_Text shown_
/---

Best way to merge/sort two sorted lists?...

Aaron Watters aaron.watters at gmail.com
Thu Dec 6 12:30:13 EST 2007


...is to forget they are sorted???

While trying to optimize some NUCULAR libraries I discovered
that the best way to merge 2 sorted lists together
into a new sorted list is to just append
them and re-sort.  The following test case demonstrates this.
It can be criticized in many ways: it only tests lists of the same
size,
it only uses "hashed" data, etcetera...
Still, my testing shows "resort everything" is consistently
two times faster than an explicit python merge even for fairly large
data.

I'm beginning to think
a "sorted list merger" might make a nice tiny extension module
(at least for my purposes).

\---

_Study questions_
• a. Please list each piece of information that the post on merging sorted lists gives about itself between its subject line and its first sentence.
• b. According to the post on merging sorted lists, how much faster is "resort everything" than an explicit python merge?
• c. Resume the post on merging sorted lists after its last sentence.

_Collected data_
/---

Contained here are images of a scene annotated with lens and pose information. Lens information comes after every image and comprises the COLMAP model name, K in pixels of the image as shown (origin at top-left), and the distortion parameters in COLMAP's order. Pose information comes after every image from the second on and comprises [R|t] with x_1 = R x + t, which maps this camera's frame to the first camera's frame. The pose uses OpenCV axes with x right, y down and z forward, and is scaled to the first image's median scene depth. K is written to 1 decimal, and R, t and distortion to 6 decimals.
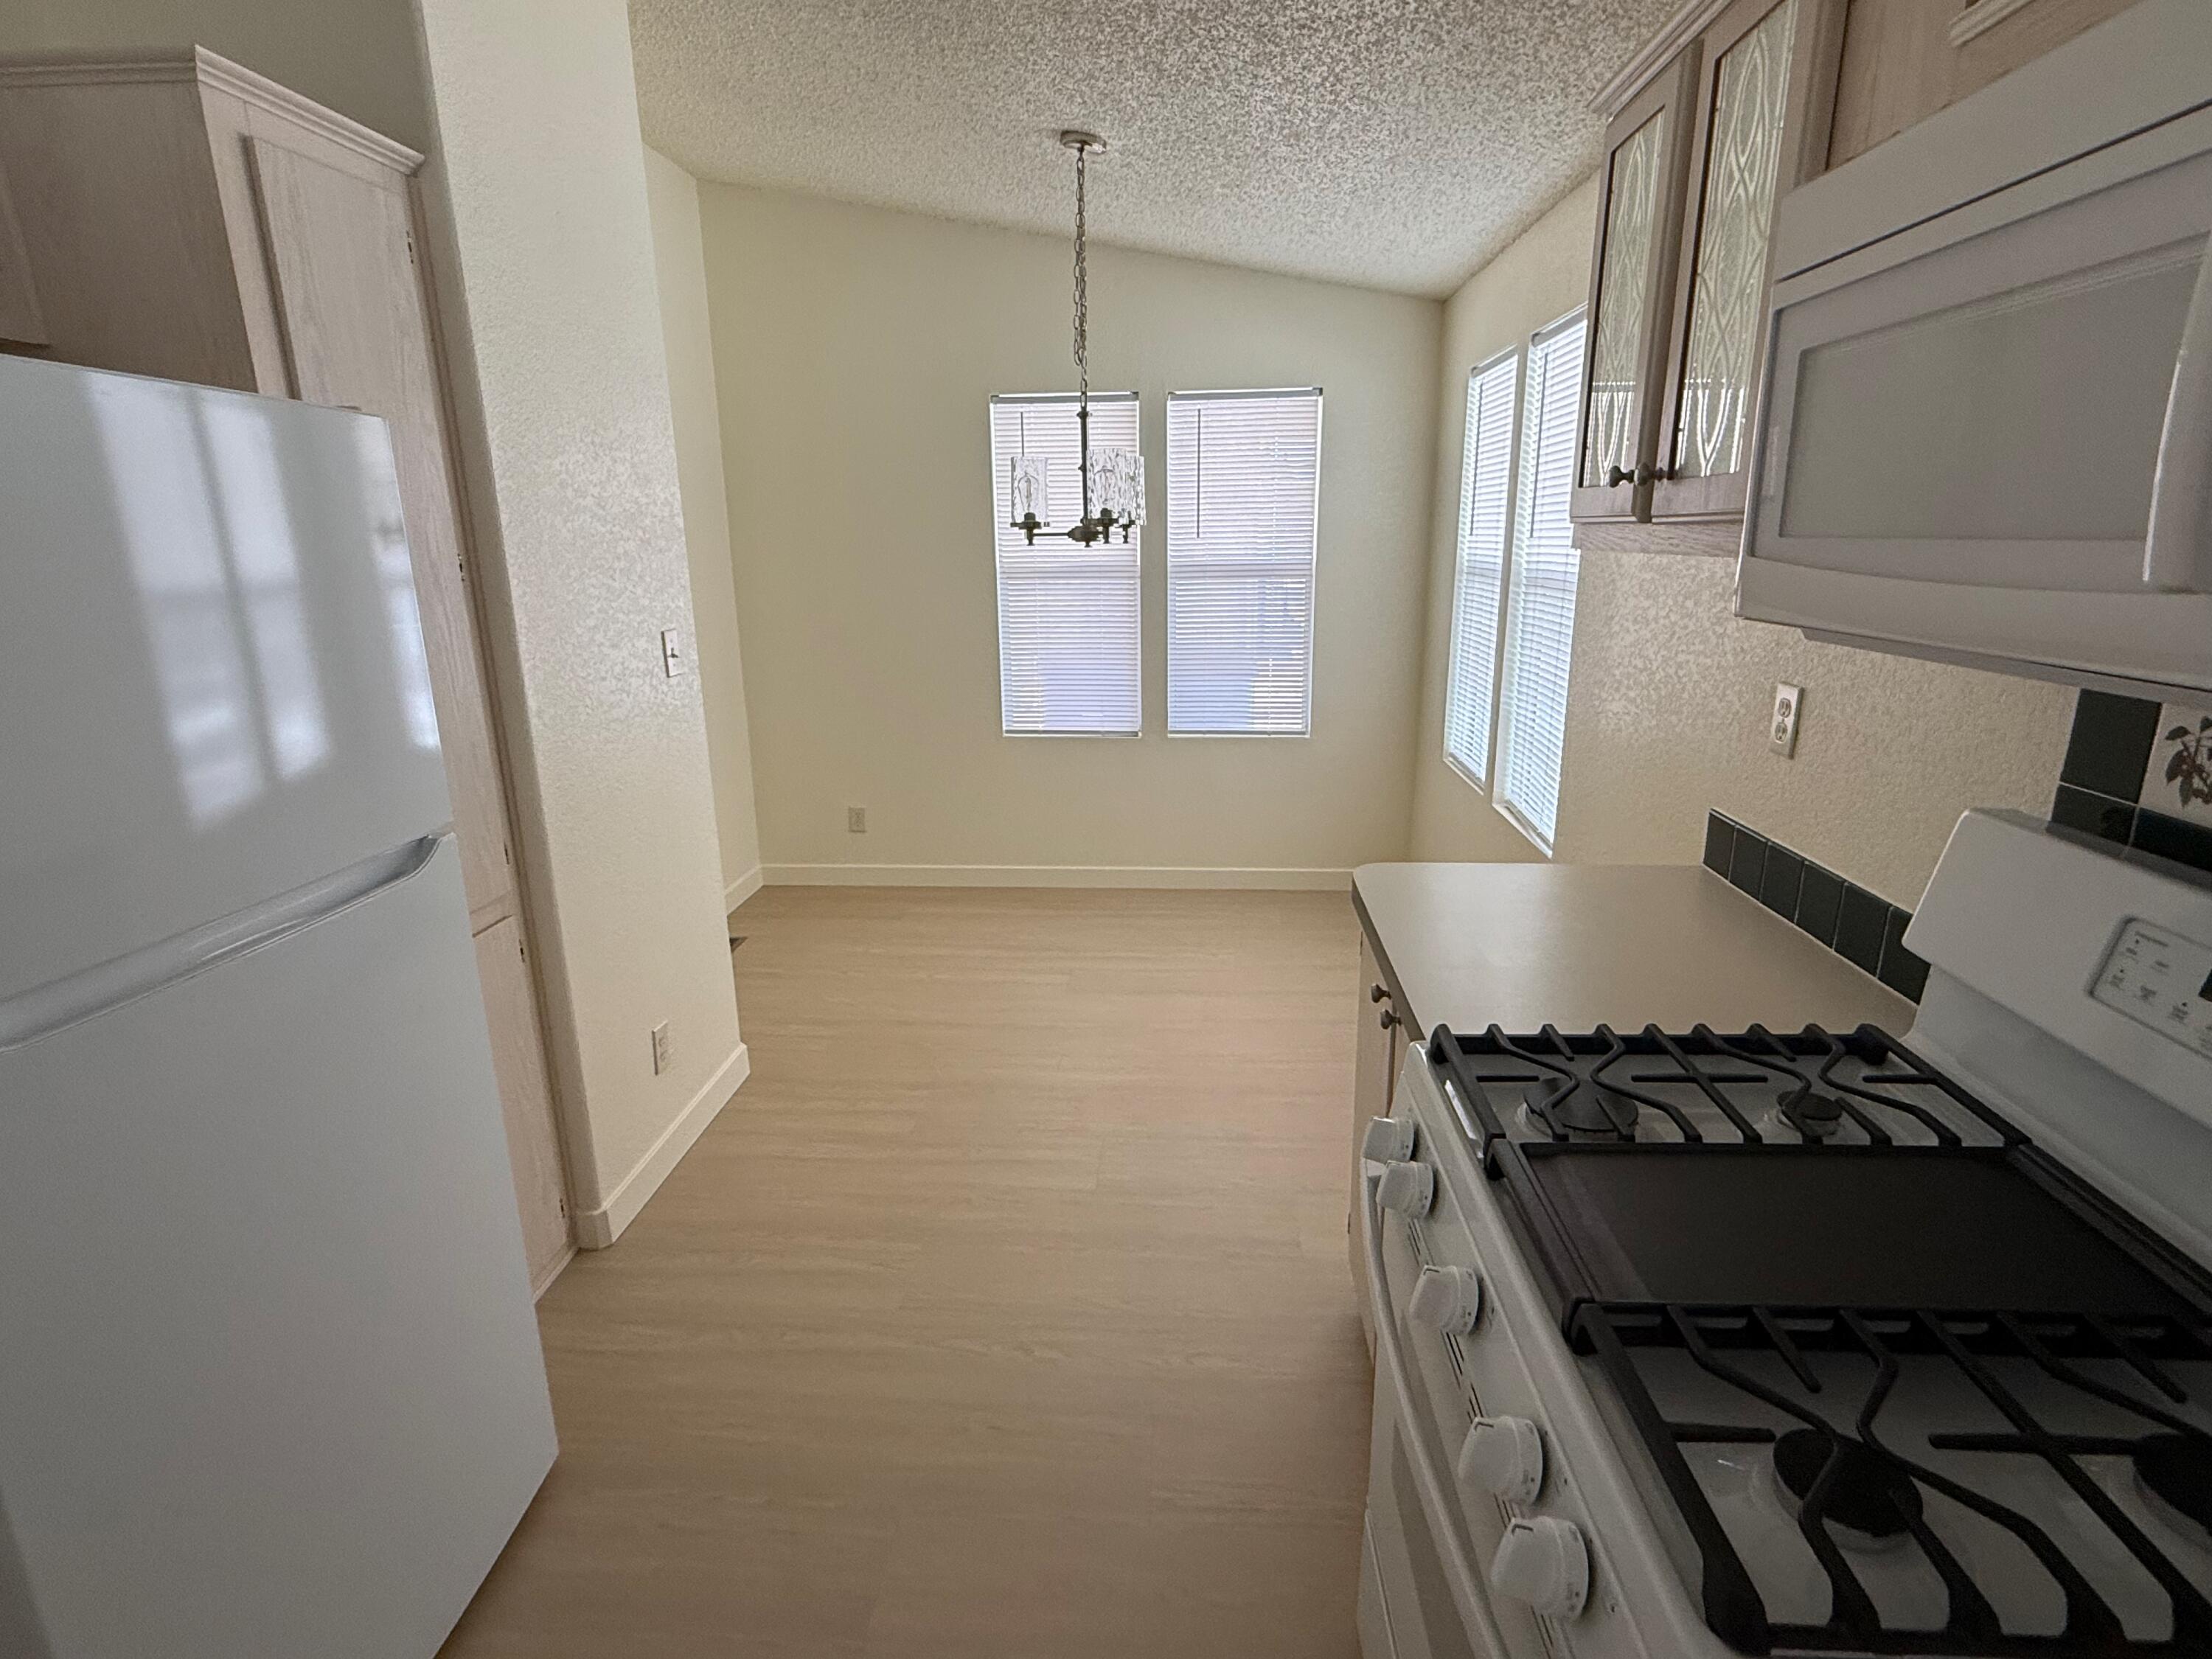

\---

_Response list_
• a.
- Aaron Watters
- aaron.watters at gmail.com
- Thu Dec 6 12:30:13 EST 2007

• b. It is consistently two times faster, even for fairly large data.

• c.
See timing demonstration code below.  Let me know if there
is a better way or if the test is fatally flawed, please.

  --- Aaron Watters
====
http://www.xfeedme.com/nucular/pydistro.py/go?FREETEXT=greedy+bastard

==========snip: test code below
"test different ways to merge two sorted lists"

def ObviousMerge(L1, L2):
    "obvious way"
    len1 = len(L1)
    len2 = len(L2)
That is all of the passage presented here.